◆ THE PROBLEM ◆
Lines holding the word "Village" must be located in the listing below and copied.

◆ DATASET EXTRACT ◆
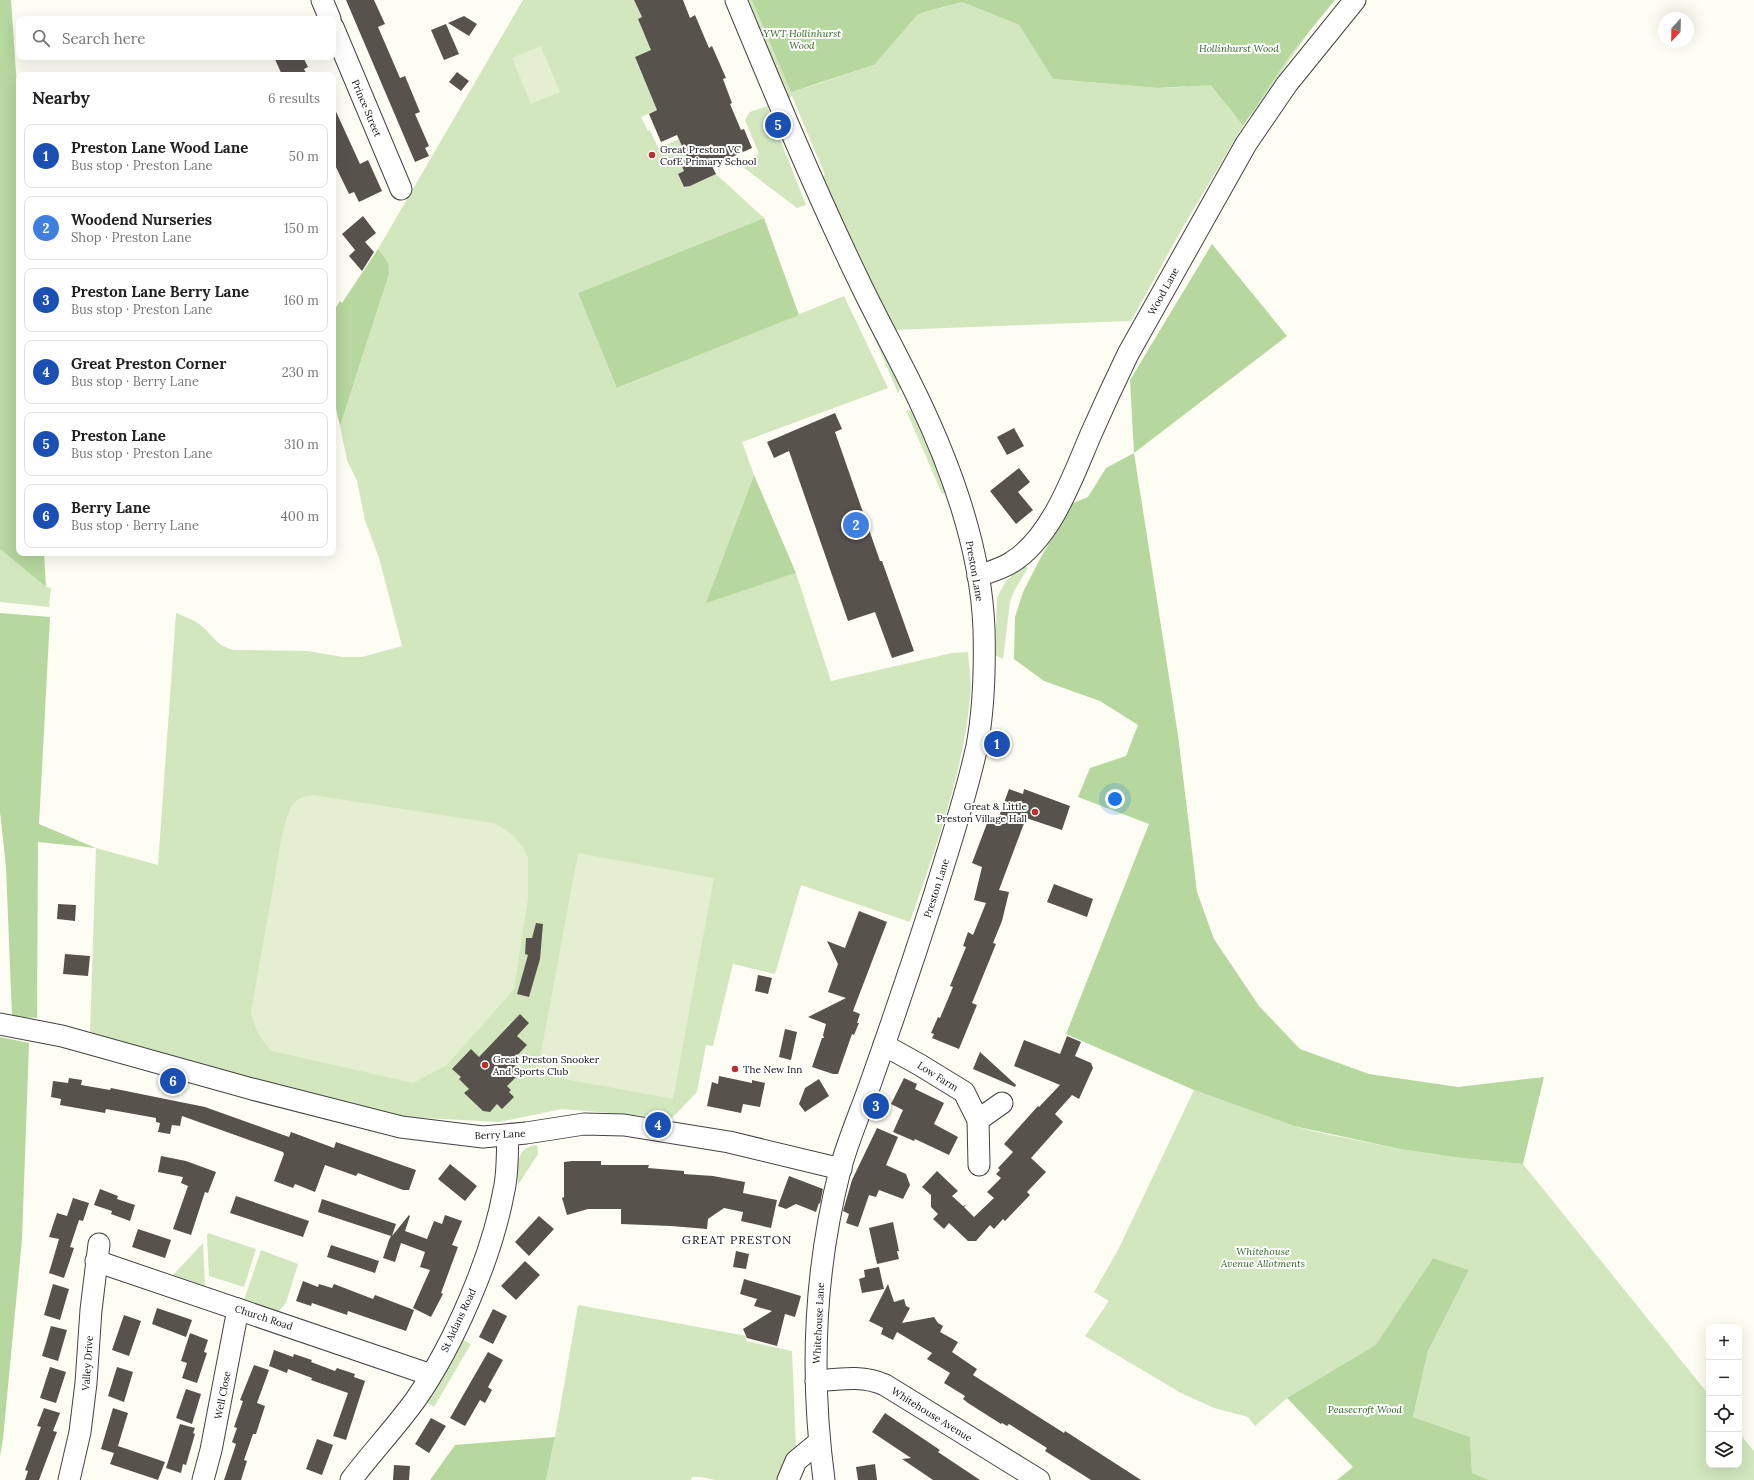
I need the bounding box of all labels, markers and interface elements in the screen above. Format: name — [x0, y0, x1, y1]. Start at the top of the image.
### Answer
north arrow — [1658, 12, 1694, 48]
search box — [16, 16, 336, 60]
icon: search — [30, 27, 52, 49]
park label: YWT Hollinhurst Wood — [763, 27, 841, 52]
text: Search here — [62, 29, 145, 48]
park label: Hollinhurst Wood — [1199, 42, 1279, 55]
street label: Prince Street — [349, 78, 384, 139]
text: Nearby — [32, 87, 90, 109]
text: 6 results — [268, 90, 320, 107]
pin: 5 — [765, 110, 791, 140]
text: Preston Lane Wood Lane — [71, 138, 248, 157]
place label: Great Preston VC CofE Primary School — [660, 143, 757, 168]
text: 1 — [43, 148, 49, 165]
text: 50 m — [289, 148, 319, 165]
marker: Great Preston VC CofE Primary School — [647, 150, 657, 160]
text: Bus stop · Preston Lane — [71, 157, 213, 174]
text: Woodend Nurseries — [71, 210, 212, 229]
text: 2 — [43, 220, 49, 237]
text: 150 m — [284, 220, 319, 237]
text: Shop · Preston Lane — [71, 229, 191, 246]
street label: Wood Lane — [1145, 265, 1182, 317]
text: Preston Lane Berry Lane — [71, 282, 249, 301]
text: 3 — [42, 292, 50, 309]
text: 160 m — [284, 292, 319, 309]
text: Bus stop · Preston Lane — [71, 301, 213, 318]
text: Great Preston Corner — [71, 354, 226, 373]
text: 4 — [42, 364, 50, 381]
text: 230 m — [282, 364, 319, 381]
text: Bus stop · Berry Lane — [71, 373, 199, 390]
text: Preston Lane — [71, 426, 166, 445]
text: 5 — [42, 436, 50, 453]
text: 310 m — [284, 436, 319, 453]
text: Bus stop · Preston Lane — [71, 445, 213, 462]
text: Berry Lane — [71, 498, 150, 517]
text: 6 — [42, 508, 50, 525]
text: 400 m — [281, 508, 319, 525]
pin: 2 — [843, 510, 869, 540]
text: Bus stop · Berry Lane — [71, 517, 199, 534]
street label: Preston Lane — [963, 540, 986, 603]
pin: 1 — [984, 729, 1010, 759]
your location — [1105, 789, 1125, 809]
place label: Great & Little Preston Village Hall — [937, 800, 1028, 825]
marker: Great & Little Preston Village Hall — [1030, 807, 1040, 817]
street label: Preston Lane — [921, 856, 952, 919]
place label: Great Preston Snooker And Sports Club — [492, 1053, 600, 1078]
street label: Low Farm — [915, 1059, 961, 1094]
marker: Great Preston Snooker And Sports Club — [480, 1060, 490, 1070]
place label: The New Inn — [743, 1063, 802, 1076]
marker: The New Inn — [730, 1064, 740, 1074]
pin: 6 — [160, 1066, 186, 1096]
pin: 3 — [863, 1091, 889, 1121]
pin: 4 — [645, 1110, 671, 1140]
street label: Berry Lane — [474, 1127, 526, 1142]
district label: GREAT PRESTON — [682, 1232, 792, 1247]
park label: Whitehouse Avenue Allotments — [1220, 1245, 1305, 1270]
street label: Whitehouse Lane — [810, 1281, 827, 1364]
street label: St Aidans Road — [438, 1286, 479, 1354]
street label: Church Road — [233, 1302, 295, 1333]
map controls — [1706, 1324, 1742, 1468]
button: + — [1706, 1324, 1742, 1360]
street label: Valley Drive — [79, 1334, 96, 1392]
button: − — [1706, 1360, 1742, 1396]
street label: Well Close — [211, 1369, 234, 1420]
street label: Whitehouse Avenue — [889, 1384, 975, 1445]
button: locate — [1706, 1396, 1742, 1432]
park label: Peasecroft Wood — [1328, 1403, 1403, 1416]
button: layers — [1706, 1432, 1742, 1468]

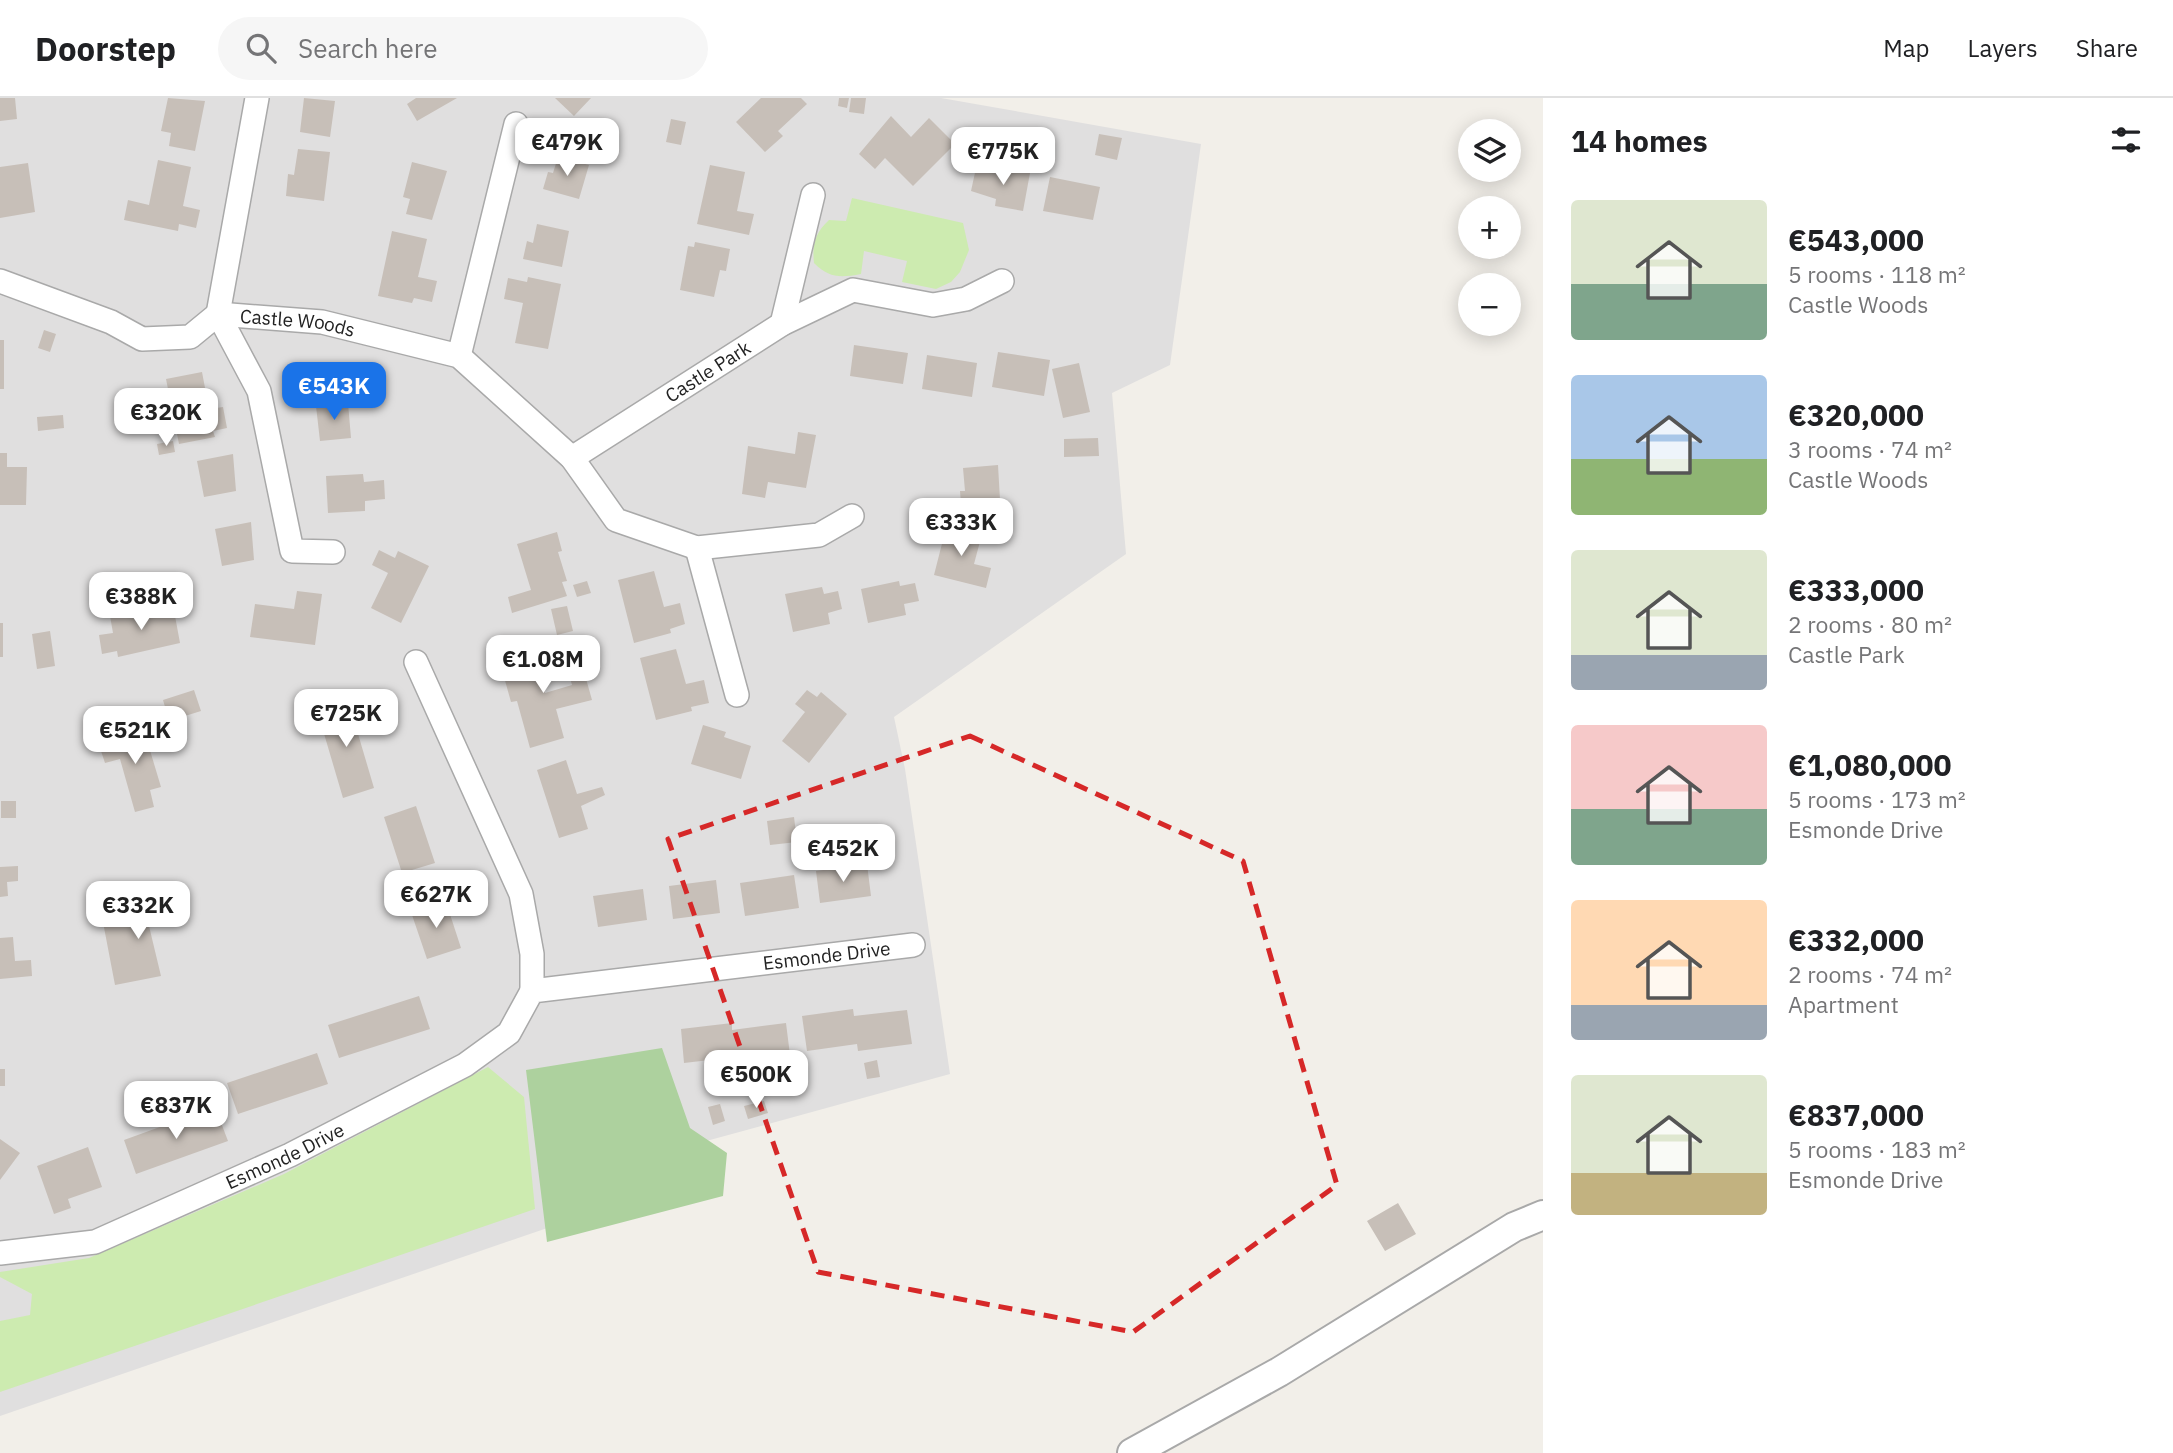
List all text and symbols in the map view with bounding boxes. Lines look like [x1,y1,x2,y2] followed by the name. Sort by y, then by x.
[218,17,708,80] search box
[35,27,176,70] text: Doorstep
[242,29,280,67] icon: search
[298,31,437,65] text: Search here
[1883,32,1930,64] text: Map
[1968,32,2038,64] text: Layers
[2076,32,2138,64] text: Share
[518,118,616,178] pin: €479K
[1458,119,1521,336] map controls
[1458,119,1521,182] button: layers
[1571,121,1708,160] text: 14 homes
[2107,121,2145,159] icon: filters
[531,126,603,156] text: €479K
[954,127,1052,187] pin: €775K
[967,135,1039,165] text: €775K
[1458,196,1521,259] button: +
[1788,220,1924,259] text: €543,000
[1627,228,1711,312] icon: home
[1788,259,1966,289] text: 5 rooms · 118 m²
[1458,273,1521,336] button: −
[1788,289,1928,319] text: Castle Woods
[239,304,358,342] street label: Castle Woods
[661,335,755,407] street label: Castle Park
[285,362,383,422] pin: €543K
[298,370,370,400] text: €543K
[117,388,215,448] pin: €320K
[1788,395,1924,434] text: €320,000
[130,396,202,426] text: €320K
[1627,403,1711,487] icon: home
[1788,434,1952,464] text: 3 rooms · 74 m²
[1788,464,1928,494] text: Castle Woods
[912,498,1010,558] pin: €333K
[925,506,997,536] text: €333K
[1788,570,1924,609] text: €333,000
[92,573,190,632] pin: €388K
[1627,578,1711,662] icon: home
[105,580,177,610] text: €388K
[1788,609,1952,639] text: 2 rooms · 80 m²
[486,636,600,695] pin: €1.08M
[1788,639,1905,669] text: Castle Park
[502,643,584,673] text: €1.08M
[297,690,395,749] pin: €725K
[310,697,382,727] text: €725K
[86,706,184,766] pin: €521K
[99,714,171,744] text: €521K
[1788,745,1951,784] text: €1,080,000
[1627,753,1711,837] icon: home
[1788,784,1966,814] text: 5 rooms · 173 m²
[1788,814,1943,844] text: Esmonde Drive
[794,824,892,884] pin: €452K
[807,832,879,862] text: €452K
[387,870,485,930] pin: €627K
[400,878,472,908] text: €627K
[89,882,187,941] pin: €332K
[102,889,174,919] text: €332K
[1788,920,1924,959] text: €332,000
[1627,928,1711,1012] icon: home
[761,936,892,975] street label: Esmonde Drive
[1788,959,1952,989] text: 2 rooms · 74 m²
[1788,989,1899,1019] text: Apartment
[707,1051,805,1110] pin: €500K
[720,1058,792,1088] text: €500K
[127,1082,225,1141] pin: €837K
[140,1089,212,1119] text: €837K
[1788,1095,1924,1134] text: €837,000
[1627,1103,1711,1187] icon: home
[222,1117,348,1194] street label: Esmonde Drive
[1788,1134,1966,1164] text: 5 rooms · 183 m²
[1788,1164,1943,1194] text: Esmonde Drive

◆ THE COMPLETED TASK ◆
place label: Great & Little Preston Village Hall — [937, 800, 1028, 825]
marker: Great & Little Preston Village Hall — [1030, 807, 1040, 817]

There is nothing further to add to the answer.